“We have over-complicated farming so much”

Farming cattle can be simple, according to Ben Thomas from Treveddoe farm. Ben was a main character in the hit British film, Six Inches of Soil, which saw him establishing his regenerative pasture-feed beef system Cornwall.

Reflecting on his progress, three years on, he told 8.9ha editor, ffinlo Costain, that farming outdoors was much more straight forward than working with cattle in an indoor unit.

He said, “For me farming can be so simple and we have just overcomplicated it so much with a lot of these systems. For me, cows can graze grass really, really well and convert that to milk or meat.

“Running a simple system, with them being out of doors, we see really low health problems – we’re never treating our cattle for pneumonia, we hardly ever see any cases of lameness – the cows, because they’re outside in their natural environment, we hardly see the vet – it’s great!”

Ben is also a champion of agroforestry. He explained, “We practice mob grazing on our farm, we move our cows every day through summer and winter.
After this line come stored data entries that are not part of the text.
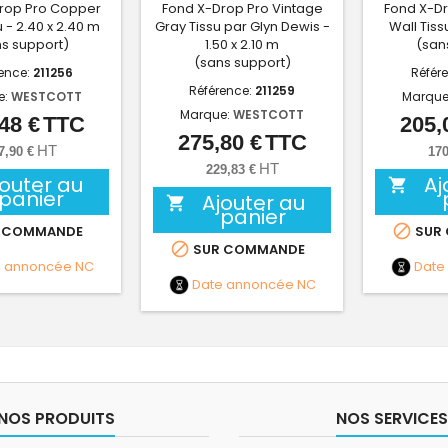
rop Pro Copper
Fond X-Drop Pro Vintage
Fond X-D
u - 2.40 x 2.40 m
Gray Tissu par Glyn Dewis -
Wall Tissu
s support)
1.50 x 2.10 m
(san
(sans support)
ence:
211256
Référ
Référence:
211259
e:
WESTCOTT
Marque
Marque:
WESTCOTT
48 €
TTC
205,
Prix
275,80 €
TTC
Prix
HT
7,90 €
170
HT
229,83 €
jouter au
Aj

panier
Ajouter au

panier

 COMMANDE
SUR

SUR COMMANDE
e annoncée
NC
Date
Date annoncée
NC
NOS PRODUITS
NOS SERVICES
And because they’re kept in smaller areas instead of letting them have the whole field, that’s great for your grassland management.

“However, in terms of animal welfare, when we’re having these extremes of heat (those 40 degree Celsius days a year or two ago) and then on the flip side in the winter you might have a driving wind and it could be zero or minus five degrees, animal welfare can be implicated if they have no shade and shelter.
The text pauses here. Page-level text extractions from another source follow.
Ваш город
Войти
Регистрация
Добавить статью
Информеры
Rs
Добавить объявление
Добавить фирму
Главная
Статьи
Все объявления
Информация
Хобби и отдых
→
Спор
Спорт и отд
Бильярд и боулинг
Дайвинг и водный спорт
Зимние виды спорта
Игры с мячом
“That’s where the trees come in on our farm – in the form of hedgerows, in the form of shelter from the existing woodland, and then looking forward to the agroforestry system we’re going to implement, we’re designing that so that the cows, no matter where they graze across the farm, they’ll always have shade and shelter.”

He said that trees also contribute to the cows’ nutrition. He said, “Following on from that, there’s browse, so they can get extra minerals from the different trees at different times of year – willow and oak, they absolutely love those – and then you’ve also got the biodiversity angle as well, creating more habitat on the farm.

“I think it just all just adds up really as a neat package to help push the welfare of our system and then that creates a better end product, doesn’t it?”